On August 8, 2019, Briceño was released by the Angels organization. Briceño re-signed with the Angels on a minor league contract on September 1. He was invited to Spring Training for the 2020 season as a non–roster invite. On August 31, 2020, Briceño was selected to the 40-man and active rosters. In 2 games for Los Angeles, he went 1–for–5 with a walk. On October 30, Briceño was outrighted off of the 40-man roster. He became a free agent on November 2.

===Colorado Rockies (second stint)===
On November 13, 2020, Briceño signed a minor league contract with the Colorado Rockies organization. Briceño was assigned to the Triple-A Albuquerque Isotopes to begin the 2021 season. After hitting .212/.257/.434 with 5 home runs and 15 RBI in 31 games for Albuquerque, Briceño was released by the Rockies on July 21, 2021.

===Lexington Legends===
On August 20, 2021, Briceño signed with the Lexington Legends of the Atlantic League of Professional Baseball. He became a free agent following the season. In 38 games he hit .333/.396/.680 with 13 home runs and 36 RBIs.

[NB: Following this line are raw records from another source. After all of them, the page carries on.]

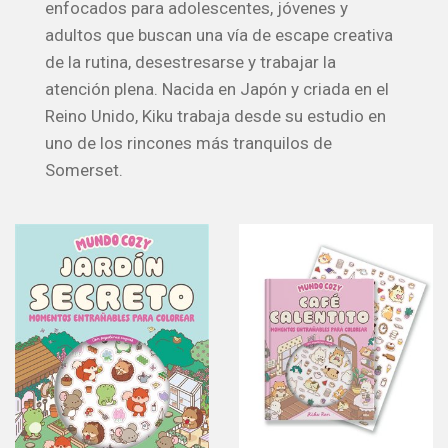
enfocados para adolescentes, jóvenes y
adultos que buscan una vía de escape creativa
de la rutina, desestresarse y trabajar la
atención plena. Nacida en Japón y criada en el
Reino Unido, Kiku trabaja desde su estudio en
uno de los rincones más tranquilos de
Somerset.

On March 5, 2022, Briceño re-signed with the Legends for the 2022 season. In 26 games he hit .237/.327/.402 with 3 home runs, 19 RBIs and 3 stolen bases.

===Kansas City Royals===
On May 24, 2022, Briceño's contract was purchased by the Kansas City Royals organization. Briceño played in 41 games for the Triple-A Omaha Storm Chasers, batting .252/.298/.405 with 4 home runs and 21 RBI. He elected free agency on November 10.

On January 25, 2023, Briceño re-signed with the Royals organization on a minor league contract. He split the year between Omaha and the Double–A Northwest Arkansas Naturals, playing in 49 total games and hitting .226/.275/.401 with 9 home runs and 24 RBI. Briceño elected free agency following the season on November 6.

===Diablos Rojos del México===
On February 20, 2024, Briceño signed with the Diablos Rojos del México of the Mexican League. In 46 games, he batted .203/.256/.257 with one home run and 12 RBI. On July 5, Briceño was released by the Diablos.